Gutmann and his colleagues discovered that abnormally
high levels of MetAP2 may be a distinguishing characteristic
of brain tumors in patients with NF1. Analyses of other
similar brain tumors did not reveal the high MetAP2
levels characteristic of tumors caused by NF1.
To
identify MetAP2, Gutmann collaborated with Jason D.
Weber, Ph.D., assistant professor of medicine and of
cellular biology and anatomy at the Washington University
Neurofibromatosis Center. The center facilitates multidisciplinary
neurofibromatosis research and is dedicated to developing
better treatments to improve the lives of patients affected
with neurofibromatosis.
Researchers
in Gutmann's and Weber's laboratories took samples of
cerebrospinal fluid from wild-type mice and a genetically
engineered mouse model of NF1. Using a technique called
proteomic analysis, they looked at the number of times
copies of any given protein were found in the fluid.
The goal was to identify proteins whose levels were
different in the spinal fluid of the mouse model compared
to normal mice.
Gutmann
and Weber previously used the genetically engineered
mice for a proteomic analysis of astrocytes, the brain
cells that often become cancerous in patients with NF1.

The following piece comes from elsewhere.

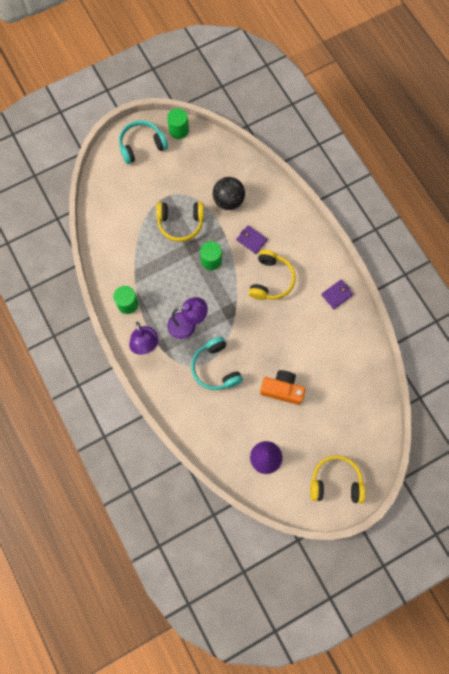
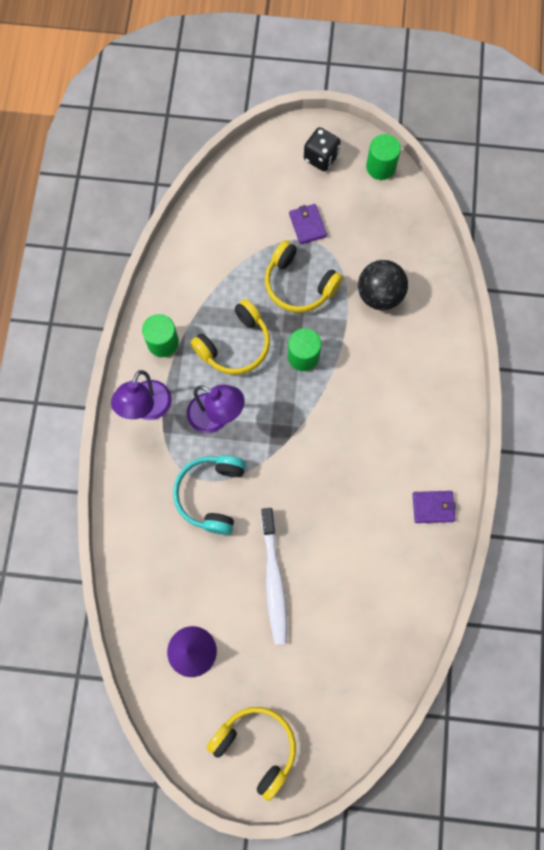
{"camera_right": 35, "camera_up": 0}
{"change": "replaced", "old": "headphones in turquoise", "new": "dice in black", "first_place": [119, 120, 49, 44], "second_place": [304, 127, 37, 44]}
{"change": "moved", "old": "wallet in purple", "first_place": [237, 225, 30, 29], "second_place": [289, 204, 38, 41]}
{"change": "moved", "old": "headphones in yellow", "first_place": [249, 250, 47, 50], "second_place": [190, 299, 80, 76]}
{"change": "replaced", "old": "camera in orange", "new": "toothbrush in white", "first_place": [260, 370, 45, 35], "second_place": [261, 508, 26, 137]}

That led to the finding that proteins in the mammalian
target of rapamycin pathway (mTOR) are overactivated,
suggesting that mTOR may be a promising target for future
chemotherapy for NF1-associated brain tumors.
The
new study's results suggest that MetAP2 may be directly
regulated by neurofibromin, the protein produced by
the Nf1 gene.
Like
the mTOR pathway proteins, MetAP2 is normally active
in processes that regulate the production of proteins
from RNA. Gutmann and Weber plan additional studies
to determine how increased MetAP2 expression enables
astrocyte growth and brain tumor development.
"The
availability of a mouse model of NF1-associated brain
tumors allows us to conduct experiments that we could
never perform in humans that have already broadened
our understanding of the function of the Nf1 gene,"
Gutmann says. "It's highly likely that these new
insights will lead to new treatments for NF1 patients."
Dasgupta
B, Yi Y, Hegedus B, Weber JD, Gutmann DH. Cerebrospinal
fluid proteomic analysis reveals dysregulation of methionine
aminopeptidase-2 expression in human and mouse neurofibromatosis
1-associated glioma. Cancer Research, November 1, 2005.